## Instructions to follow:
Can you repeat all of the data below word for word, keeping every line as it appears?

:::

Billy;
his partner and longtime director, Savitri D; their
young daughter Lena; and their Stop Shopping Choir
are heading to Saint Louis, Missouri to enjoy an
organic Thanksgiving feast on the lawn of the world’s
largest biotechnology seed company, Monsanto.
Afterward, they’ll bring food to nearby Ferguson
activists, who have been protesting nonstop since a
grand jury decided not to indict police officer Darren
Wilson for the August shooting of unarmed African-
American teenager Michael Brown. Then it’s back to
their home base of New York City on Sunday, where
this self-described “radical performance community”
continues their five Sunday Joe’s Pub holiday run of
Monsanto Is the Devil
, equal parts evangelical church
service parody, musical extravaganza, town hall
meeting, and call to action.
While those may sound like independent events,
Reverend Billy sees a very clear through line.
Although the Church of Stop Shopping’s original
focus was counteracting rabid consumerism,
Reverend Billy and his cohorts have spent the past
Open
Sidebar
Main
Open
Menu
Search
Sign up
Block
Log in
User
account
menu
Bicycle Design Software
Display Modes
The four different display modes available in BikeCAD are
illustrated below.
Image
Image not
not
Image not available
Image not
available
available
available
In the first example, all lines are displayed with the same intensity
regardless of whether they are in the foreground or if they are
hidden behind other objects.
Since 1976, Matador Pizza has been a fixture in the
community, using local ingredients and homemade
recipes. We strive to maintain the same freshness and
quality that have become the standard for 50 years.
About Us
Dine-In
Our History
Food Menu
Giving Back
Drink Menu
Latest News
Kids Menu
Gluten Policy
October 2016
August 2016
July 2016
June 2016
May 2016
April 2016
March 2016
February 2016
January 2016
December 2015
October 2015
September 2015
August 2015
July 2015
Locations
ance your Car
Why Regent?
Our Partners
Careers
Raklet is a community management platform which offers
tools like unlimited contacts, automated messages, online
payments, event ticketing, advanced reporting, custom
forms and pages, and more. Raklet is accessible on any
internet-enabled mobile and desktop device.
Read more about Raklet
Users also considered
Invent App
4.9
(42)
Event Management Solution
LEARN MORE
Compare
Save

:::

## Response below:
Billy;
his partner and longtime director, Savitri D; their
young daughter Lena; and their Stop Shopping Choir
are heading to Saint Louis, Missouri to enjoy an
organic Thanksgiving feast on the lawn of the world’s
largest biotechnology seed company, Monsanto.
Afterward, they’ll bring food to nearby Ferguson
activists, who have been protesting nonstop since a
grand jury decided not to indict police officer Darren
Wilson for the August shooting of unarmed African-
American teenager Michael Brown. Then it’s back to
their home base of New York City on Sunday, where
this self-described “radical performance community”
continues their five Sunday Joe’s Pub holiday run of
Monsanto Is the Devil
, equal parts evangelical church
service parody, musical extravaganza, town hall
meeting, and call to action.
While those may sound like independent events,
Reverend Billy sees a very clear through line.
Although the Church of Stop Shopping’s original
focus was counteracting rabid consumerism,
Reverend Billy and his cohorts have spent the past
Open
Sidebar
Main
Open
Menu
Search
Sign up
Block
Log in
User
account
menu
Bicycle Design Software
Display Modes
The four different display modes available in BikeCAD are
illustrated below.
Image
Image not
not
Image not available
Image not
available
available
available
In the first example, all lines are displayed with the same intensity
regardless of whether they are in the foreground or if they are
hidden behind other objects.
Since 1976, Matador Pizza has been a fixture in the
community, using local ingredients and homemade
recipes. We strive to maintain the same freshness and
quality that have become the standard for 50 years.
About Us
Dine-In
Our History
Food Menu
Giving Back
Drink Menu
Latest News
Kids Menu
Gluten Policy
October 2016
August 2016
July 2016
June 2016
May 2016
April 2016
March 2016
February 2016
January 2016
December 2015
October 2015
September 2015
August 2015
July 2015
Locations
ance your Car
Why Regent?
Our Partners
Careers
Raklet is a community management platform which offers
tools like unlimited contacts, automated messages, online
payments, event ticketing, advanced reporting, custom
forms and pages, and more. Raklet is accessible on any
internet-enabled mobile and desktop device.
Read more about Raklet
Users also considered
Invent App
4.9
(42)
Event Management Solution
LEARN MORE
Compare
Save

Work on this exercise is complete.